After months of silence, he is making his comeback in the media. The former trader of Société Générale, Jérôme Kerviel, will indeed speak, each month, in a newsletter published by Publications Agora France, the source of newsletters such as La Chronique Agora, the Daily Stock Exchange or Personal Investments. , details Le Figaro. The one who is known to have caused a loss estimated at 4.82 billion euros to the bank that employed him will publish his opinion each month in a section entitled “Different look”.

Jérôme Kerviel should therefore speak on a large number of themes, details the daily, such as French debt, the monetary policy of central banks, the stock market or even inflation.
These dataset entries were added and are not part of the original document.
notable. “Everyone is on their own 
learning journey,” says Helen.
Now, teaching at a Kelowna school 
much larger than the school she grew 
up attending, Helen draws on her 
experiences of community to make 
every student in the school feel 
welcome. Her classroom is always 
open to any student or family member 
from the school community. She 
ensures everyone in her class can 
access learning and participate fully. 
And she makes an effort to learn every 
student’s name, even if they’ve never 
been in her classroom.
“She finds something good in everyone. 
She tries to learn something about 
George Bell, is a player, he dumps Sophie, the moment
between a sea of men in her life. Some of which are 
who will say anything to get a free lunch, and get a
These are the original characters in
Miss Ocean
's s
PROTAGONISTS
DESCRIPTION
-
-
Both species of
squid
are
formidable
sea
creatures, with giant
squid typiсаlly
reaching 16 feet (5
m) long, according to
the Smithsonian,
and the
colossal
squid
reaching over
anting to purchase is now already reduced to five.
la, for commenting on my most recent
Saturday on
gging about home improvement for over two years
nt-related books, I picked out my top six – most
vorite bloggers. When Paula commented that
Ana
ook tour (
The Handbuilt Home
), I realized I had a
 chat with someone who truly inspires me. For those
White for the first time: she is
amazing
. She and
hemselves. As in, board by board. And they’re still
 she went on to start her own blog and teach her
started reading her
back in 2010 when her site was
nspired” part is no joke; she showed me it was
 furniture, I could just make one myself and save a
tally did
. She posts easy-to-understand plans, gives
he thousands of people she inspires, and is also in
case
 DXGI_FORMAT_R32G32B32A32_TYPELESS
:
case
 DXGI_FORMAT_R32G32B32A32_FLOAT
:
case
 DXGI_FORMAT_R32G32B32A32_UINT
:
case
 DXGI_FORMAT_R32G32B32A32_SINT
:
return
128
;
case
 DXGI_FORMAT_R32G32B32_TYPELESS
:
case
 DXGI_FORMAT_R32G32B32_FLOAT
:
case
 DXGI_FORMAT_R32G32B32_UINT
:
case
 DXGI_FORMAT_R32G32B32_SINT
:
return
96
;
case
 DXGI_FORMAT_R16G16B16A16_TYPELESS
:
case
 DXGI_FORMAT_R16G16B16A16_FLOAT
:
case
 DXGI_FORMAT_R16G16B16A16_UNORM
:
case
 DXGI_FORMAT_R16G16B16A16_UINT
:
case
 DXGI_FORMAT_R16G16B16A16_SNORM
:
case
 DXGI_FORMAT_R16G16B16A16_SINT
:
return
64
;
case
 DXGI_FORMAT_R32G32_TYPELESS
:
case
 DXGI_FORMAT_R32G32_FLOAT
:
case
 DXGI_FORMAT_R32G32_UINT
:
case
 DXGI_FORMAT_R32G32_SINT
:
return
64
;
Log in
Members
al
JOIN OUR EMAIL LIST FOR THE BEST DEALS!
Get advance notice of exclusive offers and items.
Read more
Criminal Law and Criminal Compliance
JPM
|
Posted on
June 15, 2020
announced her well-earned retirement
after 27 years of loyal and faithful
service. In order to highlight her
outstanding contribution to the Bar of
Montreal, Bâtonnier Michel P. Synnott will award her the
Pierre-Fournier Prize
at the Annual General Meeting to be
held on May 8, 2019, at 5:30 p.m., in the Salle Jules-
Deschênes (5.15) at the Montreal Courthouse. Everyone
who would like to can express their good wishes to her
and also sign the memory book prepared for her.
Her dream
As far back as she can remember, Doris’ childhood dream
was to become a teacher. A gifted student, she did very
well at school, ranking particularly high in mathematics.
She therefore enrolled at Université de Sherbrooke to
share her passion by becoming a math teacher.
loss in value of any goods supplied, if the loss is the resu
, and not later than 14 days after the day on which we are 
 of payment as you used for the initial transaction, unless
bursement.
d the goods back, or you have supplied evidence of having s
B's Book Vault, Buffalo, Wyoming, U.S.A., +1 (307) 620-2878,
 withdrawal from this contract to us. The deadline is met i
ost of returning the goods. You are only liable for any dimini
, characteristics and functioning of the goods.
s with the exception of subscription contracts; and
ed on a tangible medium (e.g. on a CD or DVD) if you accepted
This monthly publication is in line with the line chosen by the former trader since the revelation of the Kerviel affair on January 24, 2008. Indeed, the former market operator has since embarked on a crusade against ” the financial establishment “.

A “concerned French citizen”

Thus on the site of Publications Agora France, a subsidiary of AGORA, a network of independent companies and specialized press, Jérôme Kerviel presents himself as a “former trader repentant, still passionate about finance”. He also describes himself as “a French citizen concerned about the country’s economic and financial situation”. The former trader affirms in particular to fear the end of the year 2021 announcing a “crisis worse than that which we knew in 2007-2008” because of “the evolution of the financial markets lately”.

After the revelation of the Kerviel affair, the trader was sentenced to five years in prison, including three years for “breach of trust, forgery, use of forgery and fraudulent entry of data into an automated system”. Subsequently, the Labor Court granted him half a million euros in compensation, considering that his dismissal by Société Générale was unfair, attributing to the company part of the vertiginous losses of 2008, having narrowly missed. sink the bank.

A judgment annulled in 2018, recalls Le Figaro. Jérôme Kerviel then appealed to the Court of Cassation, which ended up rejecting his last appeal in March 2021, while the Paris Court of Appeal had ruled that the former trader had engaged in “multiple fraudulent procedures “behind the back of his employer thus running” major risks to the bank “.